● Excerpted records
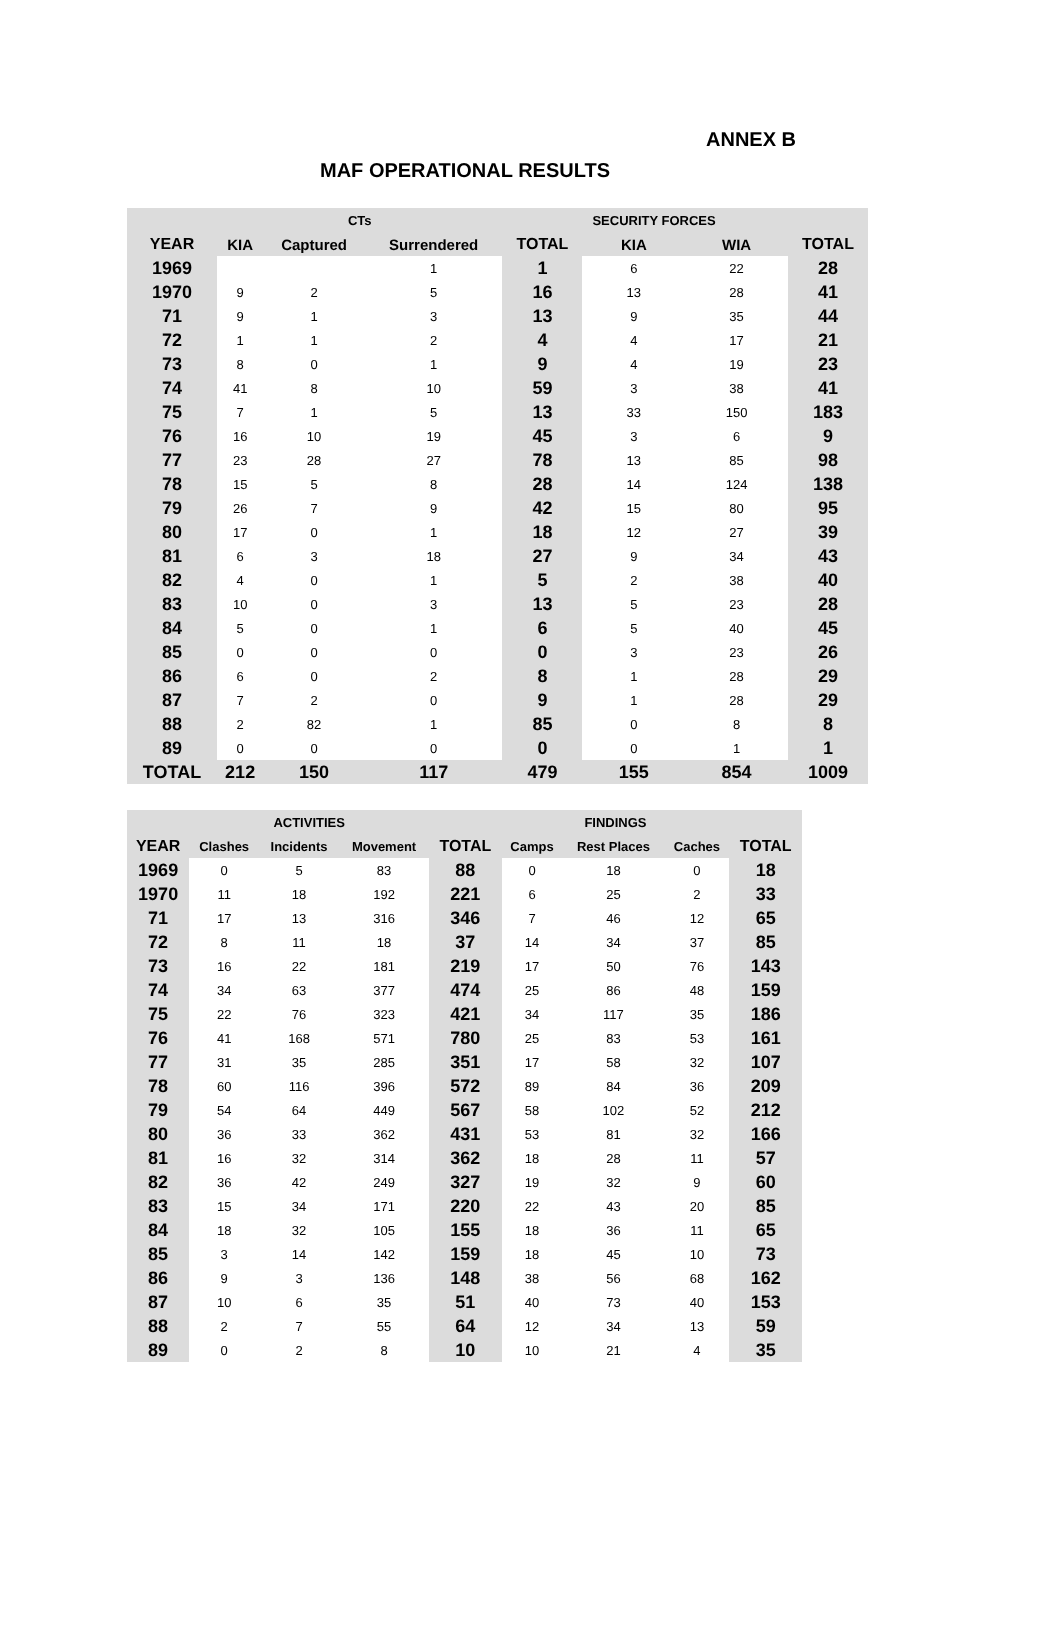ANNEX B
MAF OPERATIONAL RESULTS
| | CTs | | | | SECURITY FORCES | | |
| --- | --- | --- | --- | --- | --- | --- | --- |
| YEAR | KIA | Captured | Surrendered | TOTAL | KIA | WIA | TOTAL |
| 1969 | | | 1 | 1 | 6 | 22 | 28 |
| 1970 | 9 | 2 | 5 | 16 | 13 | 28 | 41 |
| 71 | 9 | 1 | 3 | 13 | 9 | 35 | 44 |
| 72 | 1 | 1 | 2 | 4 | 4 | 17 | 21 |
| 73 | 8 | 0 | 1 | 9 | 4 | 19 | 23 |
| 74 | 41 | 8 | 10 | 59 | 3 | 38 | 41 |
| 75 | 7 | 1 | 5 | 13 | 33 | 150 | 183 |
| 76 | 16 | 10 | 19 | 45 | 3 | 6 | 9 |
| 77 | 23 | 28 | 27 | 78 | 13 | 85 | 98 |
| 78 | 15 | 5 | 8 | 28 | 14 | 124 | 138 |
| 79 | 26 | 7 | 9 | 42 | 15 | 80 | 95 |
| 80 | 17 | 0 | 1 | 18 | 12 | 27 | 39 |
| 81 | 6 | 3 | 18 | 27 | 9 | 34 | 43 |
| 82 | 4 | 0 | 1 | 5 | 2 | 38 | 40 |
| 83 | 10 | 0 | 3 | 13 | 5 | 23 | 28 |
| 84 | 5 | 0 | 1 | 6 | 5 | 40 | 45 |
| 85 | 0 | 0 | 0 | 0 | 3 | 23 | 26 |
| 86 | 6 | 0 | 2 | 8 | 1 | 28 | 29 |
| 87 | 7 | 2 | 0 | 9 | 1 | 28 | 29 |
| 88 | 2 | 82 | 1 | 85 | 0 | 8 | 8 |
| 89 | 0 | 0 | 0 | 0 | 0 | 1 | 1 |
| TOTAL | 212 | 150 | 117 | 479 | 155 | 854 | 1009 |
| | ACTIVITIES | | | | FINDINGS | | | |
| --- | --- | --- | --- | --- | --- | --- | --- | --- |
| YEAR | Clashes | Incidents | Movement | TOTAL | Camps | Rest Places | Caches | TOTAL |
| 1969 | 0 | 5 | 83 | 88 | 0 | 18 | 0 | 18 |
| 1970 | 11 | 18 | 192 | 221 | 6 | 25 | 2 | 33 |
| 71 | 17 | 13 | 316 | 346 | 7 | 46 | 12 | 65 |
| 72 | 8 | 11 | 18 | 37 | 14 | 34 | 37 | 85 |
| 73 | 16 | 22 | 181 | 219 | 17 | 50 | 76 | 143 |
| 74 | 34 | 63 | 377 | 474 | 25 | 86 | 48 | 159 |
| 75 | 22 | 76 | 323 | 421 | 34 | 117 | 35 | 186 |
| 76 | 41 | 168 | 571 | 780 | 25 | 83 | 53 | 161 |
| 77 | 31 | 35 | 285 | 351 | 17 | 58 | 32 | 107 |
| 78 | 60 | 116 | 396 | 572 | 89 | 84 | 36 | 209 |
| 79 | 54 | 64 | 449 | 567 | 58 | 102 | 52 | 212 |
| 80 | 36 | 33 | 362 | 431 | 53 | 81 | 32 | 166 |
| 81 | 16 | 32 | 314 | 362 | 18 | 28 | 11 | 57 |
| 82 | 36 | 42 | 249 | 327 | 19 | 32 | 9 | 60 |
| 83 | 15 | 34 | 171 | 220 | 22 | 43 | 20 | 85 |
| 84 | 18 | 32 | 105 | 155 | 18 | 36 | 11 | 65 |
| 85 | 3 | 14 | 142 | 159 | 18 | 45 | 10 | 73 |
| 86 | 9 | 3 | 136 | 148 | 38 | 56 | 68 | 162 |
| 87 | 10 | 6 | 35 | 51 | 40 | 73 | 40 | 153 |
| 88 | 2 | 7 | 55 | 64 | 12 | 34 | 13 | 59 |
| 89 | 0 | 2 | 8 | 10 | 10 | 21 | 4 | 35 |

● Task statement
Everything in the entries above, apart from the images, should be printed exactly.

● Result for this exercise
ANNEX B
MAF OPERATIONAL RESULTS
| | CTs | | | | SECURITY FORCES | | |
| --- | --- | --- | --- | --- | --- | --- | --- |
| YEAR | KIA | Captured | Surrendered | TOTAL | KIA | WIA | TOTAL |
| 1969 | | | 1 | 1 | 6 | 22 | 28 |
| 1970 | 9 | 2 | 5 | 16 | 13 | 28 | 41 |
| 71 | 9 | 1 | 3 | 13 | 9 | 35 | 44 |
| 72 | 1 | 1 | 2 | 4 | 4 | 17 | 21 |
| 73 | 8 | 0 | 1 | 9 | 4 | 19 | 23 |
| 74 | 41 | 8 | 10 | 59 | 3 | 38 | 41 |
| 75 | 7 | 1 | 5 | 13 | 33 | 150 | 183 |
| 76 | 16 | 10 | 19 | 45 | 3 | 6 | 9 |
| 77 | 23 | 28 | 27 | 78 | 13 | 85 | 98 |
| 78 | 15 | 5 | 8 | 28 | 14 | 124 | 138 |
| 79 | 26 | 7 | 9 | 42 | 15 | 80 | 95 |
| 80 | 17 | 0 | 1 | 18 | 12 | 27 | 39 |
| 81 | 6 | 3 | 18 | 27 | 9 | 34 | 43 |
| 82 | 4 | 0 | 1 | 5 | 2 | 38 | 40 |
| 83 | 10 | 0 | 3 | 13 | 5 | 23 | 28 |
| 84 | 5 | 0 | 1 | 6 | 5 | 40 | 45 |
| 85 | 0 | 0 | 0 | 0 | 3 | 23 | 26 |
| 86 | 6 | 0 | 2 | 8 | 1 | 28 | 29 |
| 87 | 7 | 2 | 0 | 9 | 1 | 28 | 29 |
| 88 | 2 | 82 | 1 | 85 | 0 | 8 | 8 |
| 89 | 0 | 0 | 0 | 0 | 0 | 1 | 1 |
| TOTAL | 212 | 150 | 117 | 479 | 155 | 854 | 1009 |
| | ACTIVITIES | | | | FINDINGS | | | |
| --- | --- | --- | --- | --- | --- | --- | --- | --- |
| YEAR | Clashes | Incidents | Movement | TOTAL | Camps | Rest Places | Caches | TOTAL |
| 1969 | 0 | 5 | 83 | 88 | 0 | 18 | 0 | 18 |
| 1970 | 11 | 18 | 192 | 221 | 6 | 25 | 2 | 33 |
| 71 | 17 | 13 | 316 | 346 | 7 | 46 | 12 | 65 |
| 72 | 8 | 11 | 18 | 37 | 14 | 34 | 37 | 85 |
| 73 | 16 | 22 | 181 | 219 | 17 | 50 | 76 | 143 |
| 74 | 34 | 63 | 377 | 474 | 25 | 86 | 48 | 159 |
| 75 | 22 | 76 | 323 | 421 | 34 | 117 | 35 | 186 |
| 76 | 41 | 168 | 571 | 780 | 25 | 83 | 53 | 161 |
| 77 | 31 | 35 | 285 | 351 | 17 | 58 | 32 | 107 |
| 78 | 60 | 116 | 396 | 572 | 89 | 84 | 36 | 209 |
| 79 | 54 | 64 | 449 | 567 | 58 | 102 | 52 | 212 |
| 80 | 36 | 33 | 362 | 431 | 53 | 81 | 32 | 166 |
| 81 | 16 | 32 | 314 | 362 | 18 | 28 | 11 | 57 |
| 82 | 36 | 42 | 249 | 327 | 19 | 32 | 9 | 60 |
| 83 | 15 | 34 | 171 | 220 | 22 | 43 | 20 | 85 |
| 84 | 18 | 32 | 105 | 155 | 18 | 36 | 11 | 65 |
| 85 | 3 | 14 | 142 | 159 | 18 | 45 | 10 | 73 |
| 86 | 9 | 3 | 136 | 148 | 38 | 56 | 68 | 162 |
| 87 | 10 | 6 | 35 | 51 | 40 | 73 | 40 | 153 |
| 88 | 2 | 7 | 55 | 64 | 12 | 34 | 13 | 59 |
| 89 | 0 | 2 | 8 | 10 | 10 | 21 | 4 | 35 |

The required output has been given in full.